*** Opening Data ***

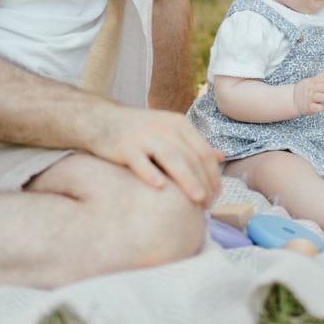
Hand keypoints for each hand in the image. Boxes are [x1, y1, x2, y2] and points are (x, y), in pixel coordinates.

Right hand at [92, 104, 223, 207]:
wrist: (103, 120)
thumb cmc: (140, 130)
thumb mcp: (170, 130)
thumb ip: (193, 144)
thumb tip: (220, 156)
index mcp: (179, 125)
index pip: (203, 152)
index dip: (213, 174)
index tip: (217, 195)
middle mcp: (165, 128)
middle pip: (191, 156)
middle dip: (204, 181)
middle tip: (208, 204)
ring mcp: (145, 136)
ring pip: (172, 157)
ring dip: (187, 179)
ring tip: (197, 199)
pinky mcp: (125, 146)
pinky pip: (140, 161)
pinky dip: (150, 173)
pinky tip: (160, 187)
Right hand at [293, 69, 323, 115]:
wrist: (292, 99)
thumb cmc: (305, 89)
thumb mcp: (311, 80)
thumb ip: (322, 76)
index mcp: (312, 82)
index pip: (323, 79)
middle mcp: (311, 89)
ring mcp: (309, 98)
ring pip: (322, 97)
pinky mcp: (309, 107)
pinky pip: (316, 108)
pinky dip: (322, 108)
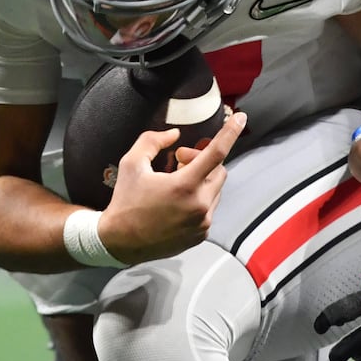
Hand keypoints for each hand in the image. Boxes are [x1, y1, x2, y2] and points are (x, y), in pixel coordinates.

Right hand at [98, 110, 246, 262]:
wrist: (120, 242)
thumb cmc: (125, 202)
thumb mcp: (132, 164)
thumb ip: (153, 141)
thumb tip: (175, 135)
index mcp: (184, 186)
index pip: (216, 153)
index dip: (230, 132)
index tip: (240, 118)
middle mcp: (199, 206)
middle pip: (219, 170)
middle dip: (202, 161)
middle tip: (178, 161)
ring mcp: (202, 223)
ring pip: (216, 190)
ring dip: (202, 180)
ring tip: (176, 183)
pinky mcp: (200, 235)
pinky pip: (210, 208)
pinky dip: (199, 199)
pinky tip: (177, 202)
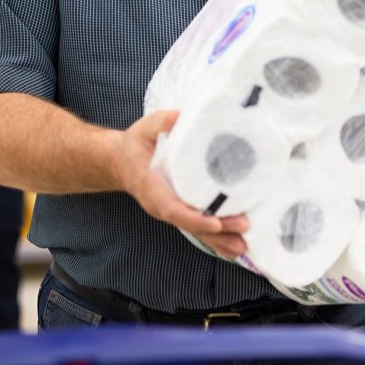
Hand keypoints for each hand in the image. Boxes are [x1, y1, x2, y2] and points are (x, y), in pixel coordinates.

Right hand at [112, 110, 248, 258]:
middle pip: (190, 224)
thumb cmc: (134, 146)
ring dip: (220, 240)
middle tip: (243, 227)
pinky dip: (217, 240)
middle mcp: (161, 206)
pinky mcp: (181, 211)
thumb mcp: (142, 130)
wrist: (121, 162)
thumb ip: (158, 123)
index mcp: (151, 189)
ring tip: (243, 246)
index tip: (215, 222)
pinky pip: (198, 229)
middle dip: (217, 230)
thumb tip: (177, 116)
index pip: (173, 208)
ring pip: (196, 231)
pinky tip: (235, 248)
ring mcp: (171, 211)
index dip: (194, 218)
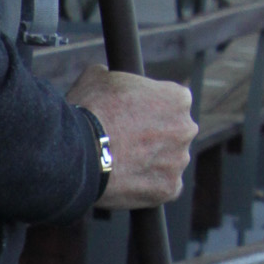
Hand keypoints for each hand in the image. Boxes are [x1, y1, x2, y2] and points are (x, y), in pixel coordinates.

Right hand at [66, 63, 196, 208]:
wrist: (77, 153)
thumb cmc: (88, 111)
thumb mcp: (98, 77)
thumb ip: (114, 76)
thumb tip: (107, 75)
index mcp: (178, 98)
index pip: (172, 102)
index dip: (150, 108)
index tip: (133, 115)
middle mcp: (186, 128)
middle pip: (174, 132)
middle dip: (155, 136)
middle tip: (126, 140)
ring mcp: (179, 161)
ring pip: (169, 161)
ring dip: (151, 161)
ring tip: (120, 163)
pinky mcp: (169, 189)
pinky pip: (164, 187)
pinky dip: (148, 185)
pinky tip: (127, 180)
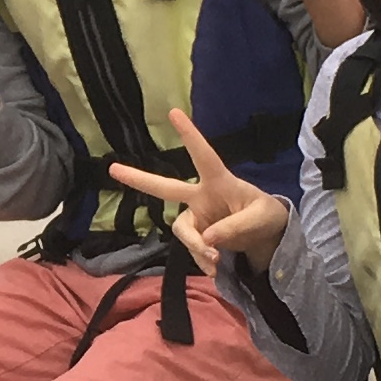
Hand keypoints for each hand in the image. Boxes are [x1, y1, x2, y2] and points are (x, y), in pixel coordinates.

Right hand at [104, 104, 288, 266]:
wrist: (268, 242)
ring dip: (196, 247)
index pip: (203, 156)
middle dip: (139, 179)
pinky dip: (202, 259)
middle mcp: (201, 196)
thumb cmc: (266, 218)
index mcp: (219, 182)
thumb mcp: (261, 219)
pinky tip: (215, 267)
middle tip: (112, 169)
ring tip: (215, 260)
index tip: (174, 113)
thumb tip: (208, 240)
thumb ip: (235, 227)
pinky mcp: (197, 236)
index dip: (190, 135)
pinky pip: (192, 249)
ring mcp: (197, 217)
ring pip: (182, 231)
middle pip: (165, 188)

*** Closing Data ***
*** Opening Data ***

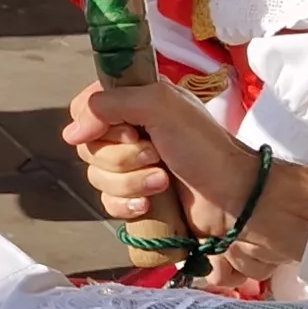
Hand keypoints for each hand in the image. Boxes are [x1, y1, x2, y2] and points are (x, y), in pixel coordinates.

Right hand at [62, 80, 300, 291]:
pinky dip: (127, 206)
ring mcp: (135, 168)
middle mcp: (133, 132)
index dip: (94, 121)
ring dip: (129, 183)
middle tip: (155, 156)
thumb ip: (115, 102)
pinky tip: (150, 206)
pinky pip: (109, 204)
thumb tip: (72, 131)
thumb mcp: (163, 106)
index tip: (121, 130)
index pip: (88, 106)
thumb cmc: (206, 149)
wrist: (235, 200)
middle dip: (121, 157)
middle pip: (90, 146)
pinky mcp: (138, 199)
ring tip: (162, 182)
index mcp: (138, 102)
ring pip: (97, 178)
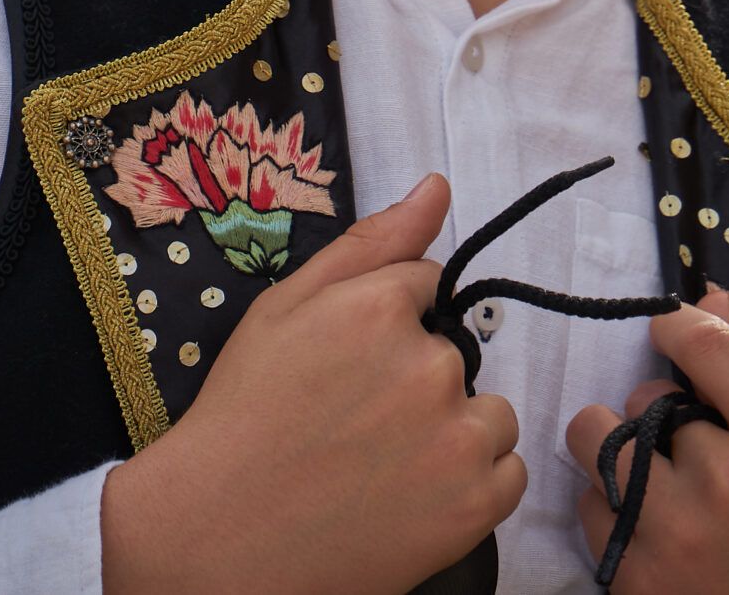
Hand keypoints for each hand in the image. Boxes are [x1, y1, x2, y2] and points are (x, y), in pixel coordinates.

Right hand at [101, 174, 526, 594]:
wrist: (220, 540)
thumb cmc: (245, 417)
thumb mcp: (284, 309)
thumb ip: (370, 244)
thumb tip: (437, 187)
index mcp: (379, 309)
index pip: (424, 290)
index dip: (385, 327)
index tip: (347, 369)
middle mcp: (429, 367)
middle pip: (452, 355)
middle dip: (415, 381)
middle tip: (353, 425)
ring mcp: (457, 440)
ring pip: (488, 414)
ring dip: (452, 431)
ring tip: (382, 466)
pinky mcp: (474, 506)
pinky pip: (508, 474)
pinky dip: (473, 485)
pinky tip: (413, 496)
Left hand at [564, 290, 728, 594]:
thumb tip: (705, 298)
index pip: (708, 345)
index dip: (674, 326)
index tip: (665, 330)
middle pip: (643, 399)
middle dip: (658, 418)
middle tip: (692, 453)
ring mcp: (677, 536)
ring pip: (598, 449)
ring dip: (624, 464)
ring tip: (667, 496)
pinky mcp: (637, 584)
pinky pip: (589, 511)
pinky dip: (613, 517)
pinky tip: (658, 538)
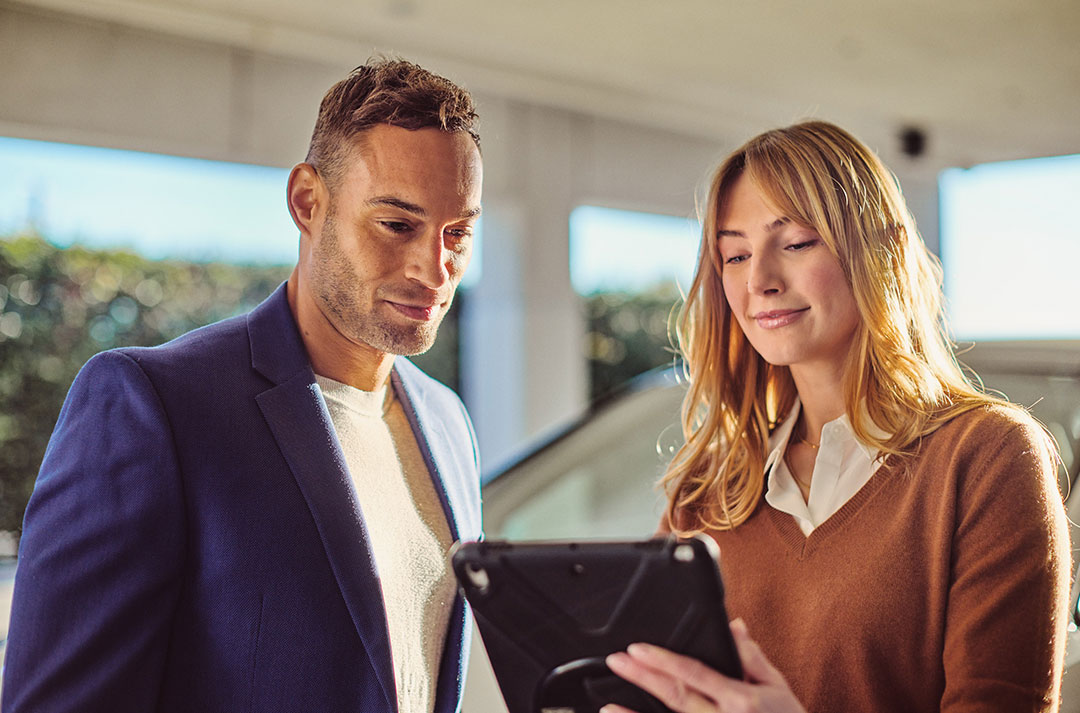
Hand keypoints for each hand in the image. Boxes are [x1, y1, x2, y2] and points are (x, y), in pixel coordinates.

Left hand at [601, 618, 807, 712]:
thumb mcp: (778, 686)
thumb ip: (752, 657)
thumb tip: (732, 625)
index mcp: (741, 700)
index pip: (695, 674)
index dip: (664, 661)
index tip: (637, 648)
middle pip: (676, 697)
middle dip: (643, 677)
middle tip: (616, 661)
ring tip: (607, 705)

*** Closing Data ***

Brief — In the data above, find the line containing "ring mcp: (179, 161)" and the line containing "middle pip: (165, 188)". Copy exactly the stretch from the first through the second, both included, leaving out any picture.

Written answer —
ring mcp: (179, 161)
ring pip: (169, 161)
ring dip: (151, 161)
ring tip: (120, 163)
pinky mcp: (169, 189)
pinky pip: (164, 187)
pinky dip: (148, 185)
pinky tip: (127, 180)
Hand keypoints for each hand in the image. Boxes are [x1, y1, x2, y2] and points are (x, y), in pixel coordinates.

Right hand at [104, 104, 288, 266]:
wrist: (268, 242)
ring dip: (196, 247)
index pip: (203, 156)
middle dip: (139, 179)
pinky dip: (202, 259)
middle mcp: (201, 196)
thumb cmc: (266, 218)
index mcp: (219, 182)
thumb mcp: (261, 219)
pinky tip: (215, 267)
middle tip: (112, 169)
ring tip: (215, 260)
index tip: (174, 113)
thumb tip: (208, 240)
thumb ip: (235, 227)
pinky mcp: (197, 236)
index dip: (190, 135)
pinky pip: (192, 249)
ring mcp: (197, 217)
ring pip: (182, 231)
middle pip: (165, 188)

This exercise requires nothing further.